Málaga ist das Sprachschulzentrum für Spansichunterricht überhaupt. Klar, hier hast du teilweise(!) andalusischen Dialekt im Alltag, im Unterricht reinstes Spanisch, im Alltag reinste Grammatik und Andalusier können auch "normal" Spanisch. Siehe hierzu die hohe Anzahl an Sängern/innen, Schauspielern und TV-Moderatoren aus Andalusien und insbesondere Málaga (u.a. Antonio Banderas).

Eine weitere Spanisch-Hochburg ist Alicante (aufgrund der günstigen Direktflüge; kürzere Distanz). Allerdings auch hier (wie in Valencia): Regionalsprache, d.h. Straßenschilder, Alltagssprache, Radio usw. usf. meist auf Valenciano.

Mein Tipp ist Málaga. Eine der brummensten Städte Spaniens, 3000 Jahre alt, viel Geschichte, viele Monumente, subtropisches Klima und Ambiente, ein phantastisches andalsisches Hinterland (Pueblos Blancos), von Gebirgen eingerahmt, Naturparks (Schluchten, der gefährlichste Wanderweg der Welt, Karststeingebirge, Flamingo-Lagune) in der Nähe und idealer Ausgangspunkt, um in einer Autostunde in Marbella oder Granada zu sein, in 1,5 Stunden in Sevilla, auf der Fähre nach Marokko (gibt's aber auch direkt ab Málaga) oder an der südspanischen Atlantikküste.

Málaga ist dazu noch eine sehr offene Stadt. Auf der Feria z.B. ist überall jeder willkommen (nicht wie in Sevilla, wo du ohne ausdrückliche Einladung in keine Caseta kommst). Am Meer kann man es den Sommer gut aushalten, wenn es natürlich auch sehr heiß werden kann (meist jedoch stabil bei 30-35ºC im Sommer; teilweise - selten, bei Wüstenwind aber auch mal über 40ºC), hast du immer noch das Meer vor der Haustüre und gute Busverbindungen überallhin. Kein Vergleich mit Sevilla, Córdoba, Madrid usw. wo es im Hochsommer gut 45ºC heiß wird.

Kommentar von Banana69 ,

Wow, danke vielmals, dass Du Dir die Zeit für einen solch langen Kommentar genommen hast.
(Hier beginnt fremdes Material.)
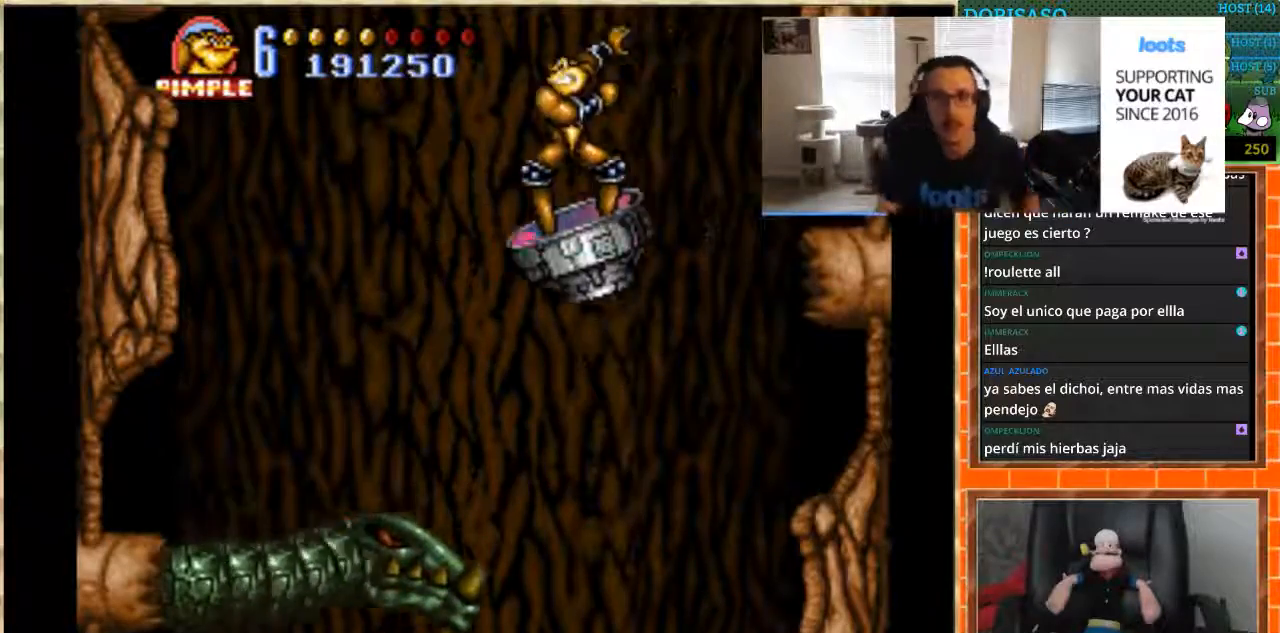
{"buttons": ["B", "DPAD_UP"], "events": [[234, "DPAD_LEFT", "up"], [234, "DPAD_UP", "down"], [267, "B", "down"], [367, "B", "up"], [434, "B", "down"]]}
Habe so Einiges gelernt während des Durchlesens ;-)

Der Grund, weswegen ich in den Norden wollte, waren unter Anderem die Freizeitaktivitäten (surfen) und Temperaturen: Da ich in der Regel schon bei 27°C vergehe, hätte ich bei 35° C schon bald Angst um mein Leben. Deswegen wäre mir zuvor gar nicht in den Sinn gekommen, in den Süden zu reisen.

Jedoch, gemäss Deines Kommentars würde es sich lohnen, Málaga zu besuchen. Die Berge, das Meer, das Städteleben und die Natur sind tatsächlich sehr verlockend. Ich werde mich demnach sicherlich über Schulen in dieser Stadt informieren.
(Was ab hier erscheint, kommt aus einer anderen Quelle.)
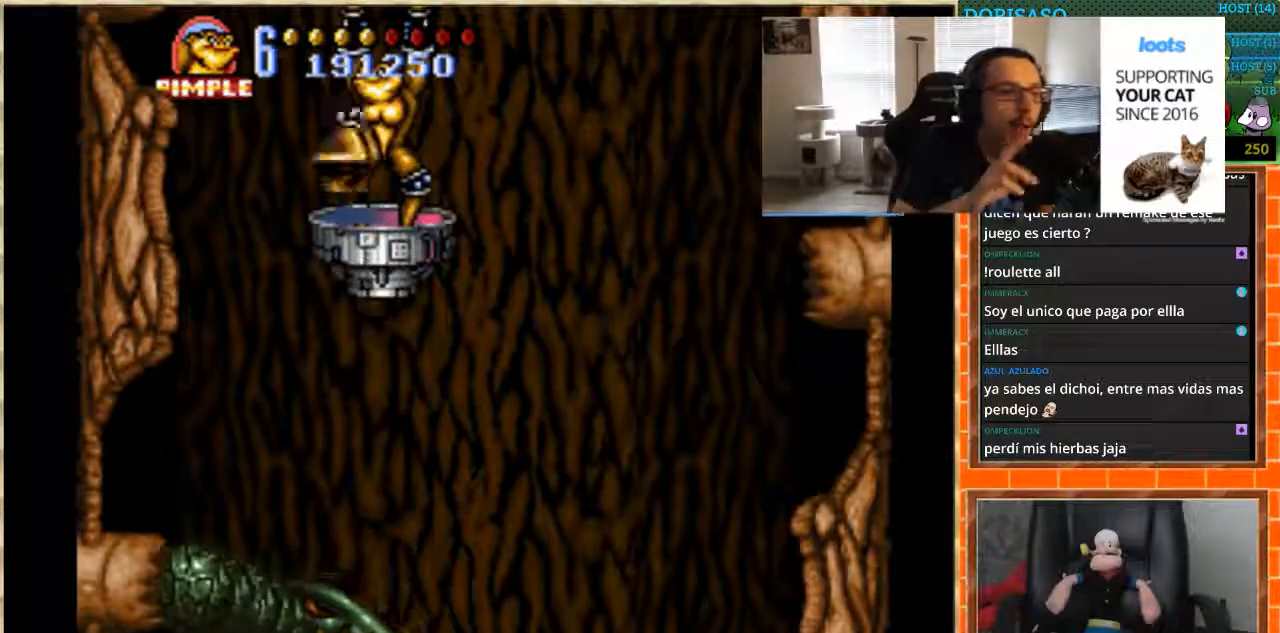
{"buttons": [], "events": [[166, "B", "up"], [233, "B", "down"], [333, "B", "up"], [333, "DPAD_UP", "up"]]}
Und wo ich doch gerade auf einen Spanien-Profi gestossen bin: was hälst Du von Bilbao? Mir ist bewusst, dass dort auch eine andere Sprache gesprochen wird (Baskisch, so weit ich weiss), jedoch habe ich gehört, dass ein Grossteil, aufgrund der Schwierigkeit der baskischen Sprache, doch Castellano spricht, ist das korrekt? Und vielleicht könntest Du mir auch sagen, wie die Leute sind? Eher offen oder ein wenig verschlossen?

Zur Zeit sind diese beiden Orte in der näheren Auswahl: Bilbao und Málaga.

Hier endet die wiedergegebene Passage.